第3話【復讐】
鴻上の幻の完全試合から3ヶ月。日本中のプロ野球ファンがその話題を口にしなくなり出したある日のことである。新宿サラマンダ―ズの一塁手・佐々木の5歳になるひとり娘の絞殺死体が発見された。
葬儀の際、号泣をする佐々木。しかし、それからわずか1ヵ月後、ひとり娘に続いて佐々木の奥さんまでもが絞殺死体で発見されるのであった。
葬儀の際、涙を一滴も流すことなく、抜け殻のような状態になっていた佐々木。そんな彼をすぐそばから流し目で見守る男がいた。
━━鴻上である。いうまでもなく、佐々木の妻と娘を絞殺したのは彼であり、男は濃厚な悲しみに包まれる葬儀中、心の中で抜け殻状態の佐々木を嘲笑い続けていた。
へっへっへ、ざまあみろ、へぼ一塁手の佐々木め。このオレの完全試合を台無しにしやがって。おまえの奥さんと娘の死はその報いだ。ケケケケケケ……。
それから1週間後、佐々木は自宅の自室で服毒自殺を遂げた。鴻上はみずからの手で佐々木も殺害するつもりだったので悔しさに襲われた。

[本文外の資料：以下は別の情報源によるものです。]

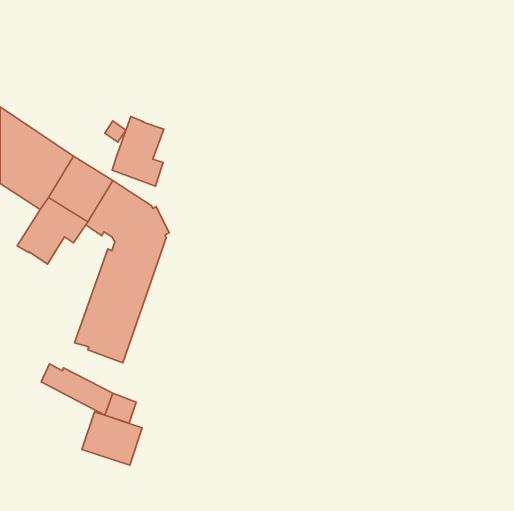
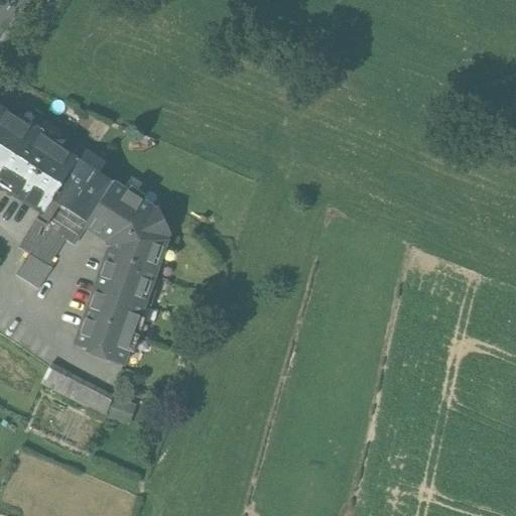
building: [112,116,164,186] -> none
building: none -> [17,252,53,287]
building: [82,412,142,465] -> none

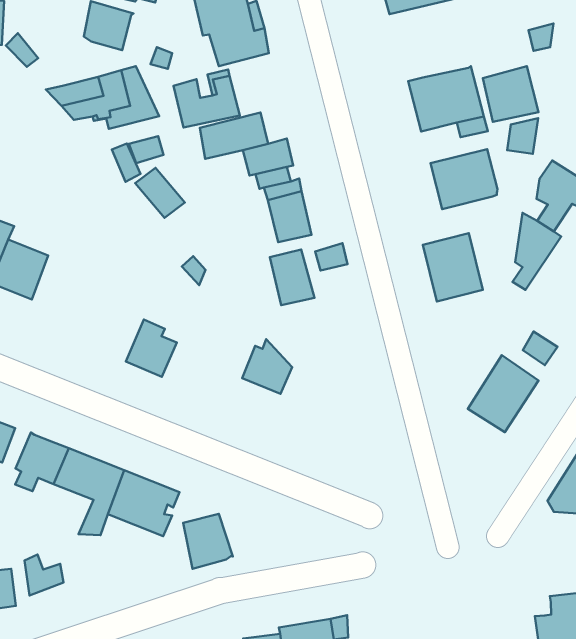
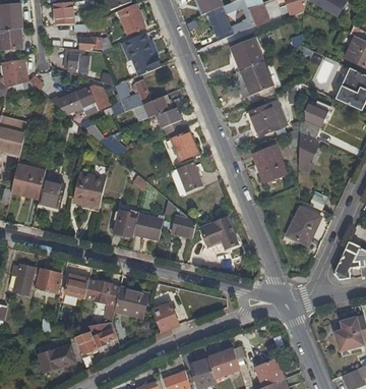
building: [483,66,538,122] -> [232,37,262,67]
building: none -> [73,173,105,205]
building: none -> [132,213,163,239]
building: none -> [199,217,237,248]
building: none -> [89,322,115,360]

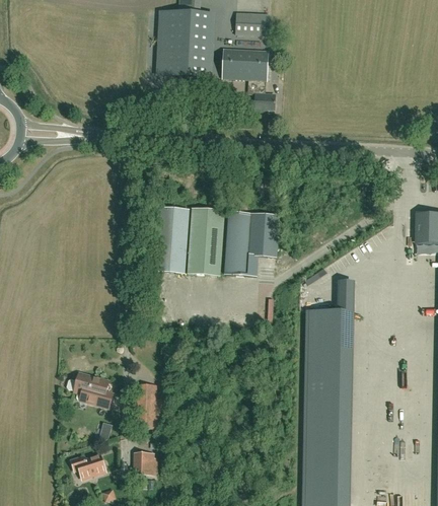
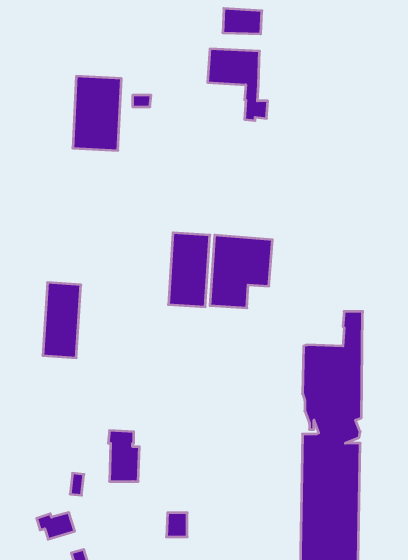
building: [162,10,205,75] -> [73,76,121,150]
building: [153,206,187,272] -> [43,283,81,358]
building: [65,371,112,407] -> none
building: [133,452,151,474] -> [166,513,187,537]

かくして鴻上の復讐は幕を閉じることになる。たとえ警察に逮捕され、死刑を宣告されたとしても悔いはなかった。
オレは野球に人生のすべてをかけてきた人間だ。そんなオレの気持ちなど、ほかの奴らには一生わかるまい━━鴻上は佐々木一家に激しく同情する世間に唾を吐くのであった。
が、それから数週間後、鴻上は衝撃の事実を知ることになるのであった……。